(Activity)
Scan the data below for the string "includes". Copy every line where it appears.

- Opening Delimiter -

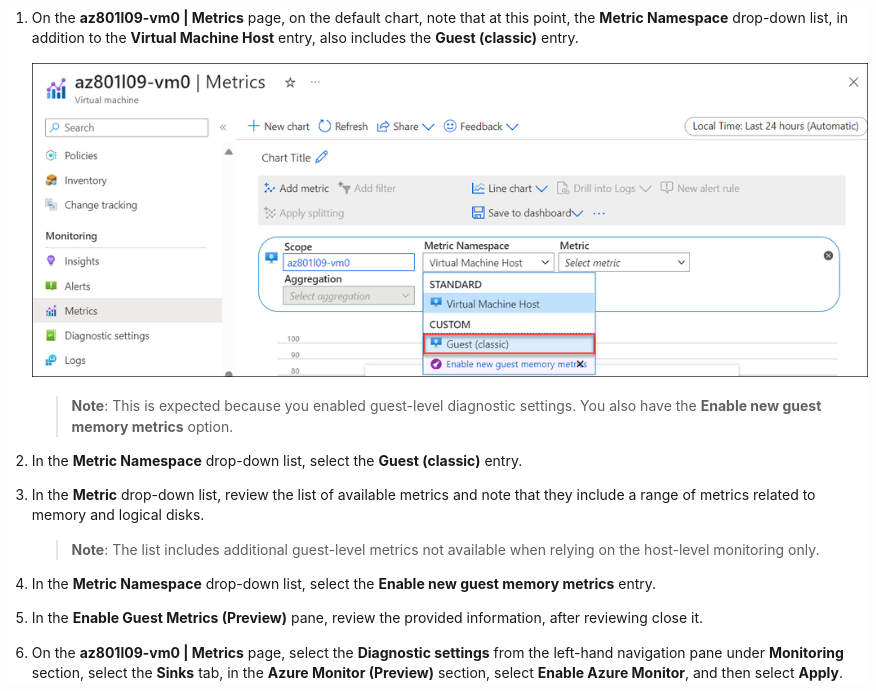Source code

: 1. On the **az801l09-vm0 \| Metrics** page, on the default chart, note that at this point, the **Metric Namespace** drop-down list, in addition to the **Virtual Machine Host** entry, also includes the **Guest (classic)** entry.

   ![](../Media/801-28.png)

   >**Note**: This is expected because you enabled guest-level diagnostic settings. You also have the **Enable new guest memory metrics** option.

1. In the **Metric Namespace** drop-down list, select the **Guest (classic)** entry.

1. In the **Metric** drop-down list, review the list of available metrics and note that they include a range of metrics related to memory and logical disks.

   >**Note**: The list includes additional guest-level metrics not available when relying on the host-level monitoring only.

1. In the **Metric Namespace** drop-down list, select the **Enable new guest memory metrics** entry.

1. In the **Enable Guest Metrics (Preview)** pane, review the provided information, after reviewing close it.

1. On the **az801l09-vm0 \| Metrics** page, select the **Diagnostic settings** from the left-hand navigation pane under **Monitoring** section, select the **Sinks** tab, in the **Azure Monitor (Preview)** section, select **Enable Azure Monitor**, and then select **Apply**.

- Closing Delimiter -

(Answer to this exercise)
: 1. On the **az801l09-vm0 \| Metrics** page, on the default chart, note that at this point, the **Metric Namespace** drop-down list, in addition to the **Virtual Machine Host** entry, also includes the **Guest (classic)** entry.
   >**Note**: The list includes additional guest-level metrics not available when relying on the host-level monitoring only.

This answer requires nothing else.